The relief responded to a straightforward operational reality. Recordkeepers, payroll providers, and plan sponsors reported that they could not reliably implement the change by 2024. Identifying which participants exceed the wage threshold, coordinating that determination with payroll, and routing catch-up contributions to Roth treatment require system changes that take time to build and test. The IRS acknowledged these implementation concerns and built in the runway to address them.

What this means in practice

The two-year transition period is a planning window, not a reason to stop planning. The mandatory-Roth requirement for high earners is still the law; only its effective date has moved. For 2024 and 2025, plan sponsors can continue to allow pre-tax catch-up contributions for all eligible participants, including high earners, and plans without a Roth feature can continue to offer catch-ups. But sponsors should use the interval to build the capabilities the rule will require in 2026: a reliable way to identify participants over the wage threshold, payroll coordination to route their catch-ups to Roth, and — for plans that lack one — a Roth contribution feature. The defensible approach treats 2026 as the real deadline and 2024–2025 as the time to be ready for it.

Key takeaways

  • SECURE 2.0 § 603 requires catch-up contributions by participants whose prior-year wages from the employer exceeded $145,000 (indexed) to be made on a Roth basis, under IRC § 414(v)(7).
  • The requirement was scheduled for 2024, but Notice 2023-62 (August 25, 2023) delayed its effective application to 2026 through a two-year administrative transition period running through December 31, 2025.
  • A drafting error in § 603 struck IRC § 402(g)(1)(C); the notice confirms this does not eliminate catch-up contributions, which remain permitted both pre-tax and Roth.
  • During the transition period, high earners may continue making pre-tax catch-up contributions, and plans without a Roth feature may continue to permit catch-ups.
  • The delay responded to recordkeeper and plan-sponsor concerns that systems could not be ready by 2024.

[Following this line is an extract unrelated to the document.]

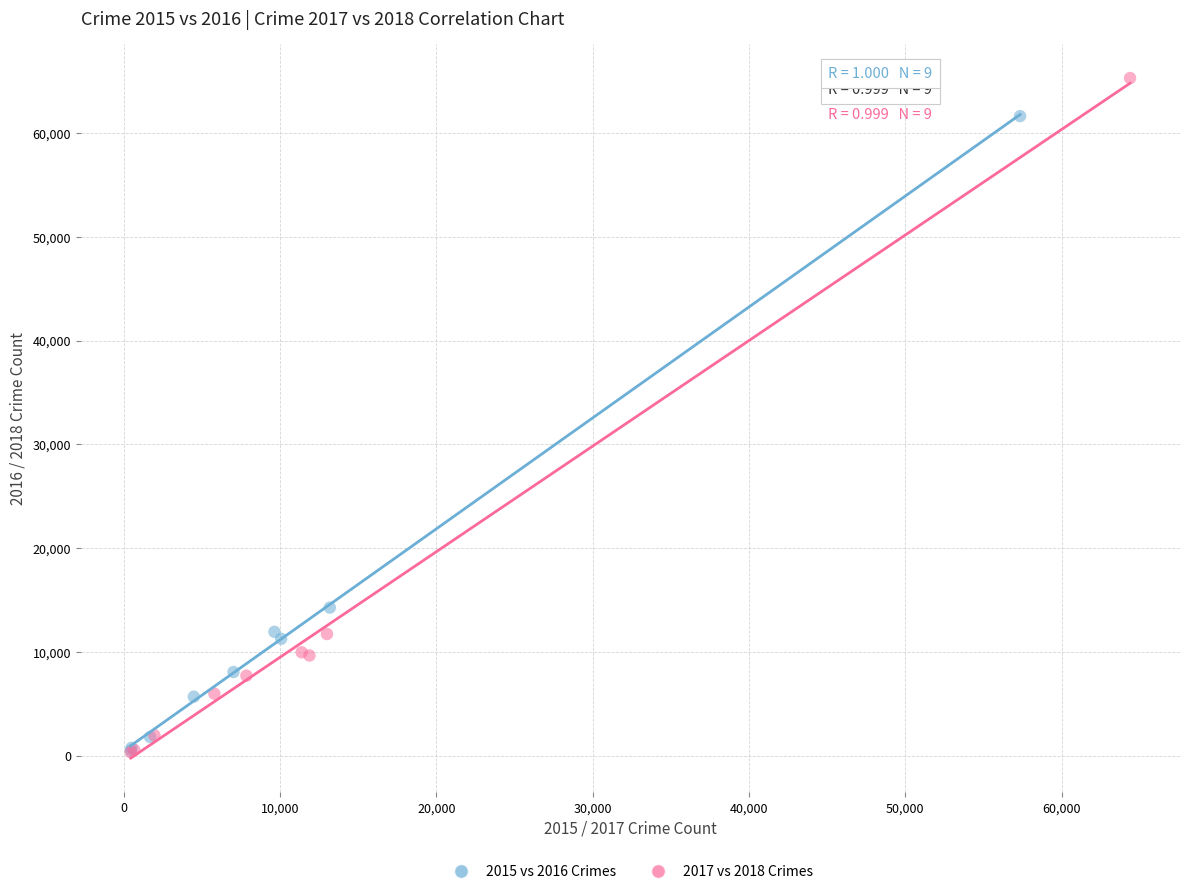

Which series contains the highest Y value?

2017 vs 2018 Crimes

Frequently asked questions

Do high earners have to make Roth catch-up contributions in 2024?

No. Notice 2023-62 established a two-year administrative transition period, so the mandatory-Roth requirement for high earners first applies in 2026. Pre-tax catch-up contributions may continue through 2025.

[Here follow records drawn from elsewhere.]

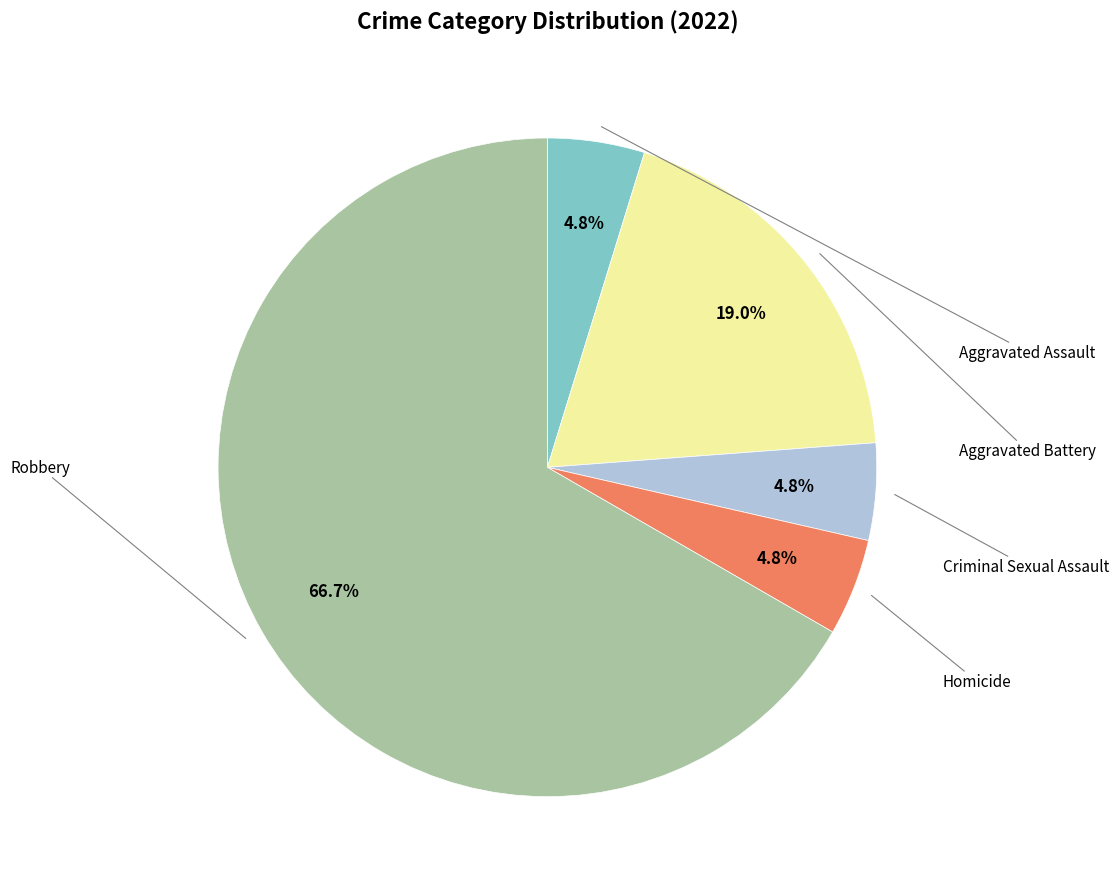

What is the largest slice in the pie chart?

Robbery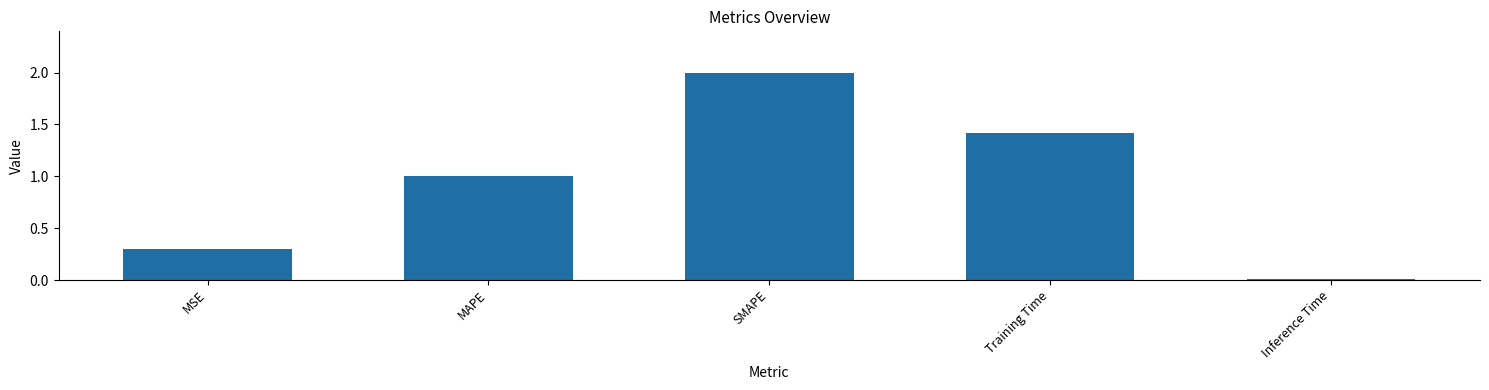

List the labels in order of value, smallest first.

Inference Time, MSE, MAPE, Training Time, SMAPE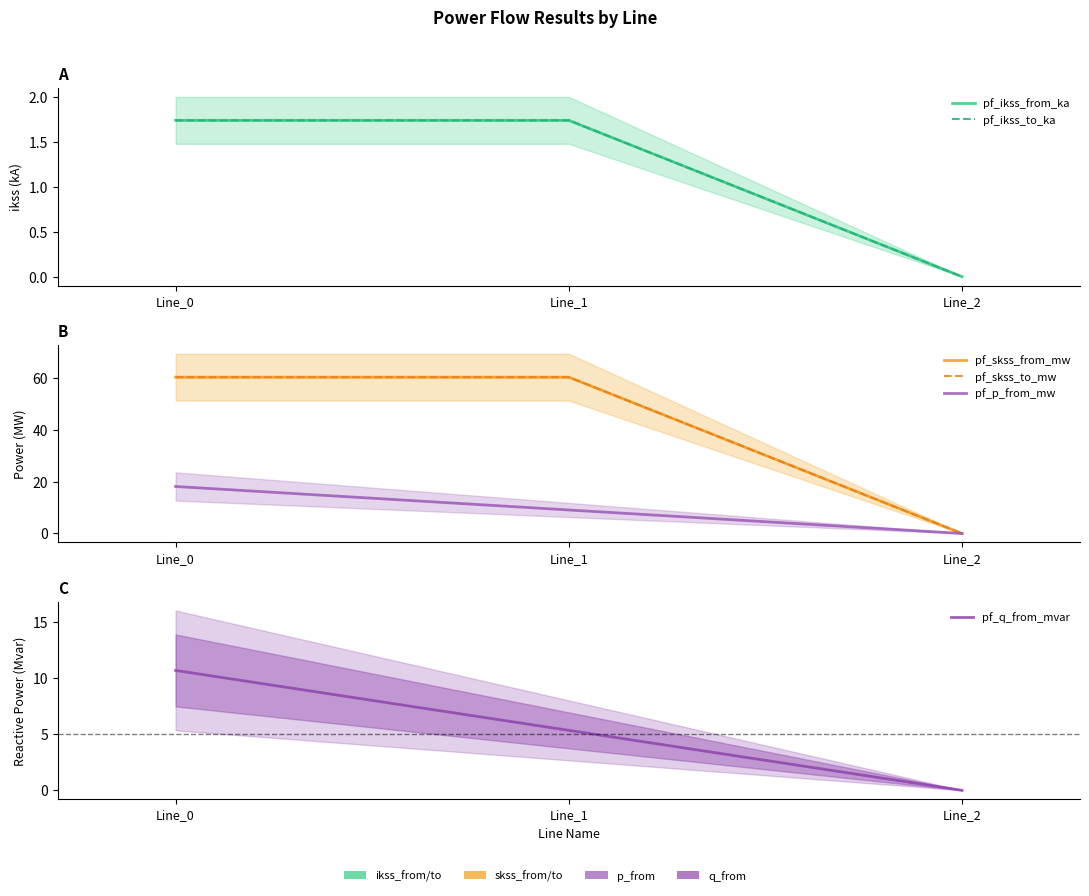

What is the greatest value displayed?

60.2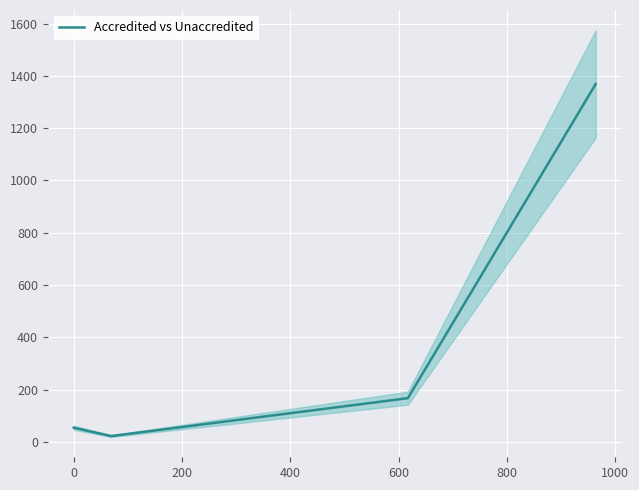

What is the smallest value displayed?

22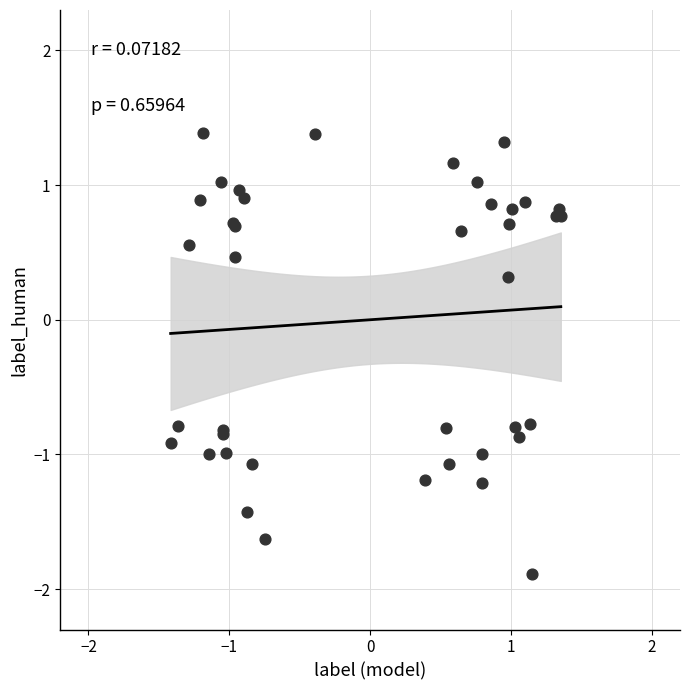

What Y value in the scatter plot is closest to 0?

0.3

Who counts as a high earner for this rule?

A participant whose wages from the plan-sponsoring employer in the preceding calendar year exceeded $145,000, a threshold indexed for inflation. The measure is based on FICA wages.

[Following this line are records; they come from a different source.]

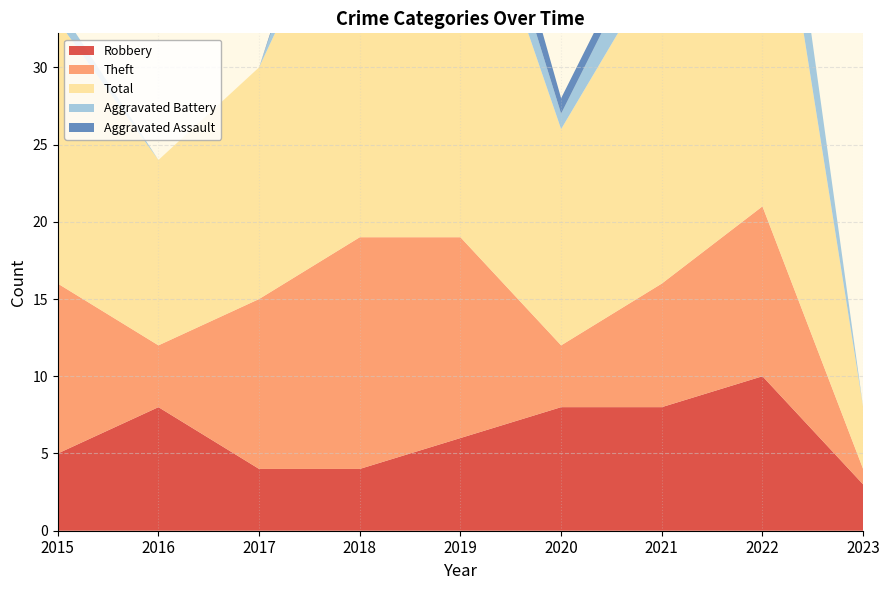

Reading right to left, extract all data points from this chart.

Robbery: 3	10	8	8	6	4	4	8	5
Theft: 1	11	8	4	13	15	11	4	11
Total: 4	28	21	14	26	25	15	12	17
Aggravated Battery: 0	6	3	1	3	5	0	0	1
Aggravated Assault: 0	0	1	1	3	1	0	0	0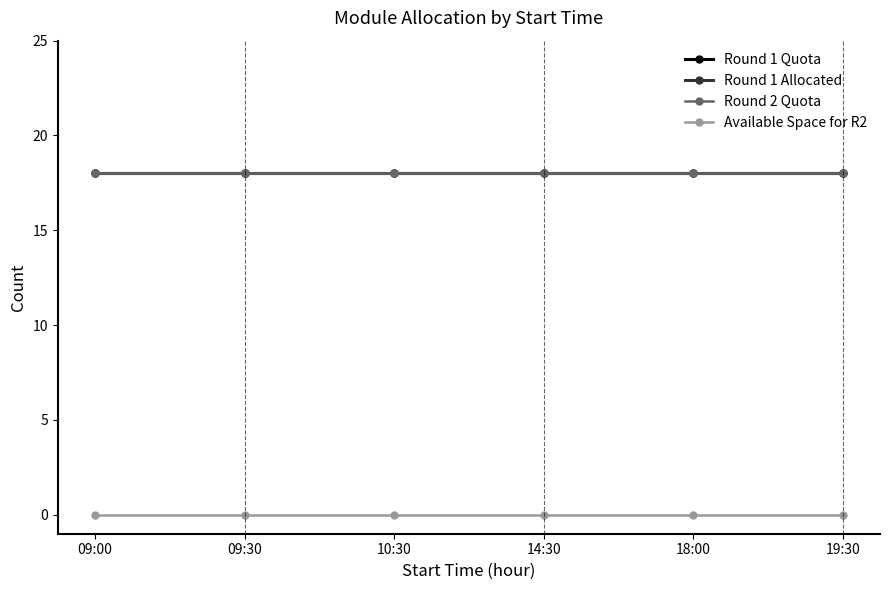

What position from the left is 18:00?

5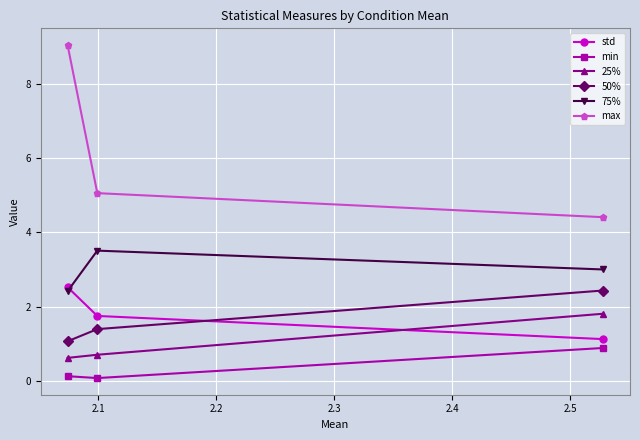

How many lines are shown in the chart?

6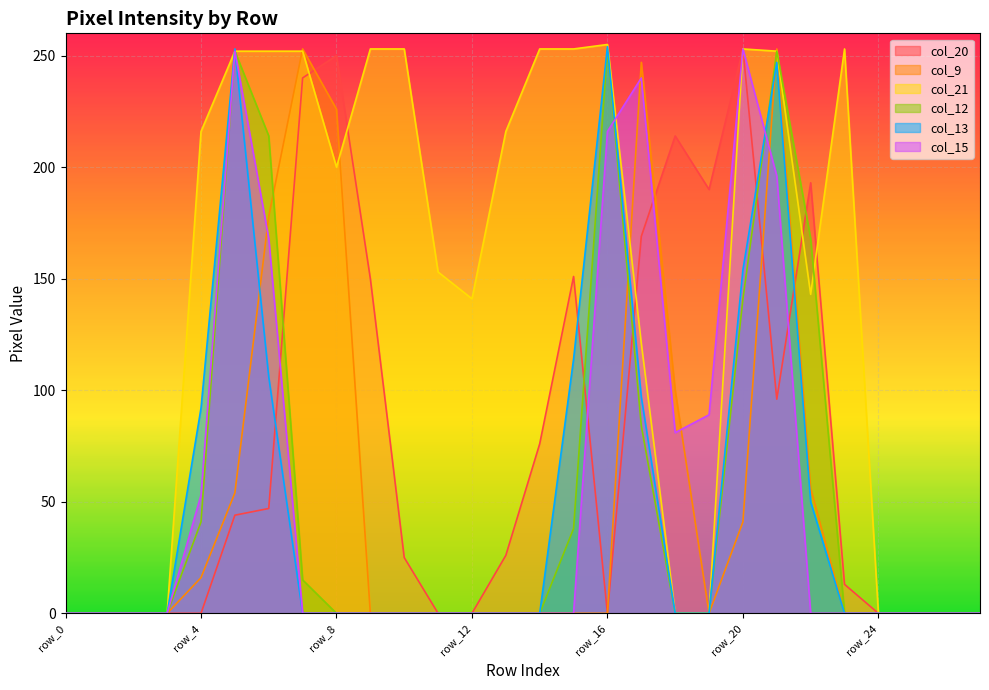

The value of col_13 at row_4 is 151. True or false?

False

Did the SECURE 2.0 drafting error eliminate catch-up contributions?

No. Although § 603 struck IRC § 402(g)(1)(C), Notice 2023-62 confirmed that catch-up contributions remain permitted on both a pre-tax and a Roth basis.

What should plan sponsors do during the transition period?

Use 2024 and 2025 to build the systems the 2026 rule will require: identifying participants above the wage threshold, coordinating with payroll to route their catch-ups to Roth, and adding a Roth feature if the plan lacks one.